# Good ole G.A.N.G. question :)



## Herman Witkam (Jun 17, 2005)

From what I've heard there's not much advantage in it for Europeans. All seminars are in the US too.


----------



## Maya (Jun 17, 2005)

Well, Jack Wall is there...  Reason enough?

WOLFine


----------



## Aaron Sapp (Jun 17, 2005)

Jack Wall's Myst V music was awesomeeeeee. He and Tim Larkin are incredible composers.


----------



## Maya (Jun 18, 2005)

Aaron????? :shock: 

Myst V? I didnt know that its out already. I am still playing Myst IV and I really enjoy it (although I cant solve the mangree puzzle). The music is amazingly nice, so many different moods and I am sure almost all of it is recorded with a real orchestra. The best game music I know beside Max Payne 2.


----------



## Maya (Jun 18, 2005)

http://www.kiss-technology.com ?

Yes I want that. KiSS DP-1500 for me please.




WOLFine


----------



## Scott Cairns (Jun 18, 2005)

Hi Alex, as an Aussie GANG member, Im in much the same boat as you, no discount on software, seminars etc.

I think the main advantage is being able to get fast answers to technical issues, platforms etc.

There's also some good member articles, sample contracts etc that come in handy.
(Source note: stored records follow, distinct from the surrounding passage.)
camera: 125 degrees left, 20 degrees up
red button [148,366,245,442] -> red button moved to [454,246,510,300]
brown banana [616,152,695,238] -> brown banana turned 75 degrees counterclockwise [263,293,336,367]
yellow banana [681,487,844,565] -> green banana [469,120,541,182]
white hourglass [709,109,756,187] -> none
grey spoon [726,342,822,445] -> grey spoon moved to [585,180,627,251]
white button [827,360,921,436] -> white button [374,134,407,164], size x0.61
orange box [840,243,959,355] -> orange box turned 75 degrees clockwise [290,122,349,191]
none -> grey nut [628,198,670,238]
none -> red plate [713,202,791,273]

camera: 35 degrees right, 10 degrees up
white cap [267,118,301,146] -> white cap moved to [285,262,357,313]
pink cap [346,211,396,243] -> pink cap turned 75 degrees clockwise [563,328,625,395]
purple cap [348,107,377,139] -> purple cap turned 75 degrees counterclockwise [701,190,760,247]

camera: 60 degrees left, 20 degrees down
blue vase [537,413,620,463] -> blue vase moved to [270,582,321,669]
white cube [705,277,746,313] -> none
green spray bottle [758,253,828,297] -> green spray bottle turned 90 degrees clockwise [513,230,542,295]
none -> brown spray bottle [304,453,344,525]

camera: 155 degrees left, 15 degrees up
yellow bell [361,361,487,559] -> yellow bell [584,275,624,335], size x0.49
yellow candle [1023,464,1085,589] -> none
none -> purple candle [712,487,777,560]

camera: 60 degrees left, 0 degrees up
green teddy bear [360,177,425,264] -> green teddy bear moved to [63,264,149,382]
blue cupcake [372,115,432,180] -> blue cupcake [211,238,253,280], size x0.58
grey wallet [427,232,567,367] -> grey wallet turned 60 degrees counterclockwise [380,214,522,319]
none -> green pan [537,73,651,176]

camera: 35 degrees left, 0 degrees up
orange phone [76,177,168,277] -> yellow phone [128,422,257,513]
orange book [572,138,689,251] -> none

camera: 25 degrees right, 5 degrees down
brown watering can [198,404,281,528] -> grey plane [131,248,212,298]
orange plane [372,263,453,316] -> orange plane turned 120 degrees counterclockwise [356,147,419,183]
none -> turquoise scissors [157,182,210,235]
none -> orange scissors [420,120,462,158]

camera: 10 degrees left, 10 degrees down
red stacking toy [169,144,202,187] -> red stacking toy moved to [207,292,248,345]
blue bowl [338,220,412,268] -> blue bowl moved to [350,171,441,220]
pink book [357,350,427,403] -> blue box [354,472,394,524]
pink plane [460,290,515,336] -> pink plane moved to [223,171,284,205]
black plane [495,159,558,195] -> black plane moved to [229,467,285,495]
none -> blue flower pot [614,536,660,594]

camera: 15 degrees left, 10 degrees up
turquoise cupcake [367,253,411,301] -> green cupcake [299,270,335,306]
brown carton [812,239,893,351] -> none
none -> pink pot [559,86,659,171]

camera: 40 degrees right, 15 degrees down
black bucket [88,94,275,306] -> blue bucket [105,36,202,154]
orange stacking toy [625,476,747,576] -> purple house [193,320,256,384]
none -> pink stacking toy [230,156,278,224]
I guess the membership fee is always tax deductible too. :wink:


----------



## fitch (Jun 19, 2005)

no benefit apart from the forum for me too.. 

we keep paying up though, so that must say something :D


----------



## Waywyn (Jun 19, 2005)

hehe, okay thanks all. i will think about that but really doubt if that will help me a lot.

i mean, i had a guitarteacher bill fowler, who played with the pointer sisters  ... who told me, that even if you buy a book and at least one page was helpful, it was worth buying the whole book.

he is of course right as he always was during my studies, but i dunno if it would worth paying money every year and just have access to a forum.

hhmmmmmmmmm ...


----------



## madfiddler (Jun 23, 2005)

I *was* a GANG. 'nuff said. If you're in the industry, join the VGM list, or to a lesser extent the gameaudiopro list on yahoo..


----------



## His Frogness (Jun 25, 2005)

I've found the VGM list to be much faster, much more informative, and bascially all around cooler than the GANG forums. As madfiddler stated, you have to be in the industry and get approved, but if you've done any professional audio work, you should be able to get in.

I like how it all works through email too. You just set-up a VGM folder in Outlook, make a rule that sends any VGM titled email to that folder and Walla, 20-30 emails a day filled with commentary of really experienced people regarding all the issues we audiofiles hold dear. Send off your question in an email and you'll get lots of responses relatively quickly.

Just my 2 cents dude.


----------



## Aaron Sapp (Jun 25, 2005)

Oh whoops - I meant Myst IV. I'm also really enjoying it, whenever I do get the chance to play. I played Uru a whole lot when it came out, which I also reallllllly like - although hard as hell.


----------



## Christian Marcussen (Jun 26, 2005)

His Frogness said:


> I've found the VGM list to be much faster, much more informative, and bascially all around cooler than the GANG forums. As madfiddler stated, you have to be in the industry and get approved, but if you've done any professional audio work, you should be able to get in.
> 
> I like how it all works through email too. You just set-up a VGM folder in Outlook, make a rule that sends any VGM titled email to that folder and Walla, 20-30 emails a day filled with commentary of really experienced people regarding all the issues we audiofiles hold dear. Send off your question in an email and you'll get lots of responses relatively quickly.
> 
> Just my 2 cents dude.



Exactly what I have done as well.. with the seperate folder 

Generaly I would say that GANG for europeans is fairly useless. NS, VI and other forums are far more frequented than the GANG forums, with basicaly the same people. I was quite dissapointed with their forums - and since thats all there is going for it for europeans - well... go figure


----------



## madbulk (Jun 27, 2005)

*how get on VGM list?*

how do I subscribe to the VGM list? what's the source?


----------



## Waywyn (Jun 27, 2005)

hi and thanks for all your answers.

i am back from my holiday in egypt and it was really woderful 
i will check all those thing right away.


----------



## Christian Marcussen (Jun 28, 2005)

*Re: how get on VGM list?*



madbulk said:


> how do I subscribe to the VGM list? what's the source?



I actually dont know... I was referred


----------